Friedrich Engels Was More Than Second Fiddle to Karl Marx
Friedrich Engels once wrote that he played “second fiddle” to Marx. On the 200 anniversary of his birth, we should remember the profound influence that Engels had on his friend and comrade, as well as his own theoretical contributions.

Friedrich Engels’s Outlines of a Critique of Political Economy aroused great interest in Karl Marx, who at the time had decided to devote all his energies to the same subject. The two began a theoretical and political collaboration that would last for the rest of their lives.
Friedrich Engels understood even earlier than Karl Marx the centrality of the critique of political economy. In fact, at the time the two radicals were first getting to know one another, Engels had published many more articles on the topic than his friend.
Born two hundred years ago, on November 28, 1820, in Barmen, Germany (today a suburb of Wuppertal), Friedrich Engels was a promising young man whose father, a textile industrialist, had denied him a chance to study at university and instead guided him into his private firm. Engels, an atheist, was self-taught and had a voracious appetite for knowledge. He signed his pieces with a pseudonym to avoid conflict with his conservative, strongly religious family.

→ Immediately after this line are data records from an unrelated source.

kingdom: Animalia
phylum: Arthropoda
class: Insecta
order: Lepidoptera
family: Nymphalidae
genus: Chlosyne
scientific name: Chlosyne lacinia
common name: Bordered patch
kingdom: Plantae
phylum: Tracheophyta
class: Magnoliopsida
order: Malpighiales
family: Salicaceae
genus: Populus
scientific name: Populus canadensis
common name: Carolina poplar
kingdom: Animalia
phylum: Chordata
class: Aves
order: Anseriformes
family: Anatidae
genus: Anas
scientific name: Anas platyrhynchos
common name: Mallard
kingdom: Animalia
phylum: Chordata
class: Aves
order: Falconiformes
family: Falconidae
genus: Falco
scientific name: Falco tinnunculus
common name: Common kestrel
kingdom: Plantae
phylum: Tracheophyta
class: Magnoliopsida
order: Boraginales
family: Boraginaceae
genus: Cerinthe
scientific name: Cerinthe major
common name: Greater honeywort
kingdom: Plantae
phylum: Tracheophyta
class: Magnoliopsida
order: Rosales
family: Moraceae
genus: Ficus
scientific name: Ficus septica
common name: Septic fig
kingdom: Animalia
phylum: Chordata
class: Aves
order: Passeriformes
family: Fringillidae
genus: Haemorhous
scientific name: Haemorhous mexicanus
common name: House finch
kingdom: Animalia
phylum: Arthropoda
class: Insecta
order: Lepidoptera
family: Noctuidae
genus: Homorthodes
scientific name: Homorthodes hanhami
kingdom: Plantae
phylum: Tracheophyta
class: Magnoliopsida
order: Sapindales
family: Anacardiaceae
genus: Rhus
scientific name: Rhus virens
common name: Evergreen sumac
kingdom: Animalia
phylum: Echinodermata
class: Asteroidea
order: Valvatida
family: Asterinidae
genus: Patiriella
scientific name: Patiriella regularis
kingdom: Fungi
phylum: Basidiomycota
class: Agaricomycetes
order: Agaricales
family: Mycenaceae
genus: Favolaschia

The two years he spent in England — where he was sent at the age of twenty-two to work in Manchester, at the offices of the Ermen & Engels cotton mill — were decisive for the maturation of his political convictions. It was there that he personally observed the effects of capitalist exploitation of the proletariat, private property, and competition between individuals. He made contact with the Chartist movement and fell in love with an Irish working woman, Mary Burns, who played a key role in his development.